The AGI-le Investor
11 February 2025·3 min read

DeepSeek Changes the Equation

DeepSeekAI ModelsDigital InfrastructureInvestment Strategy
LN Sadani

LN Sadani

Chief Executive Officer, Lensbridge Capital

On 27 January 2025, the release of DeepSeek R1 — a Chinese open-source language model that reportedly matched the performance of OpenAI's o1 at a fraction of the training cost — triggered the largest single-day market cap loss in US stock market history, with Nvidia shedding approximately US$600 billion in value. The market's reaction reflected a straightforward concern: if frontier AI can be achieved with dramatically less compute, the entire infrastructure buildout thesis is called into question. That concern, while understandable, misreads the economics of AI adoption.

The history of technology is replete with examples of efficiency improvements that expanded rather than contracted markets. When the cost of computing fell by orders of magnitude in the 1990s and 2000s, demand for computing did not fall — it exploded, because lower costs made new applications economically viable. The same dynamic applies to AI. If the cost of training and running a capable AI model falls by 90%, the number of organisations that can afford to deploy AI increases dramatically. The aggregate demand for compute does not fall; it rises, because the addressable market has expanded.

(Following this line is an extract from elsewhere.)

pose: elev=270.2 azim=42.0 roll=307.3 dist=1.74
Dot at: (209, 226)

The more nuanced question is whether DeepSeek's efficiency gains change the nature of infrastructure demand. The answer is yes, in ways that matter for investors. Training-optimised infrastructure — the massive GPU clusters that have driven the first wave of data centre investment — may see slower growth than previously expected. Inference-optimised infrastructure — the distributed, lower-latency facilities needed to serve billions of AI queries — will likely see accelerated growth. The shift from training to inference as the dominant workload has significant implications for data centre design, location, and power requirements.

At Lensbridge, our infrastructure thesis has always been grounded in the demand for AI services at scale, not in any particular model architecture or training paradigm. DeepSeek reinforces rather than undermines that thesis — and it sharpens our focus on the inference infrastructure layer as the most durable part of the AI infrastructure stack.